Exercise materials: Begin
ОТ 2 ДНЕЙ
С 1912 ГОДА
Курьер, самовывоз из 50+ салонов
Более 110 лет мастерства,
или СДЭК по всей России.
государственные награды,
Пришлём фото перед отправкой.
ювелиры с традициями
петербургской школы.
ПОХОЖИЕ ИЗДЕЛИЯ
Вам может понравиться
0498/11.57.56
Exercise materials: End
Your task is to return, exactly and on their own, the lines from the one containing "ПОХОЖИЕ ИЗДЕЛИЯ" through the last line of the listing.

ПОХОЖИЕ ИЗДЕЛИЯ
Вам может понравиться
0498/11.57.56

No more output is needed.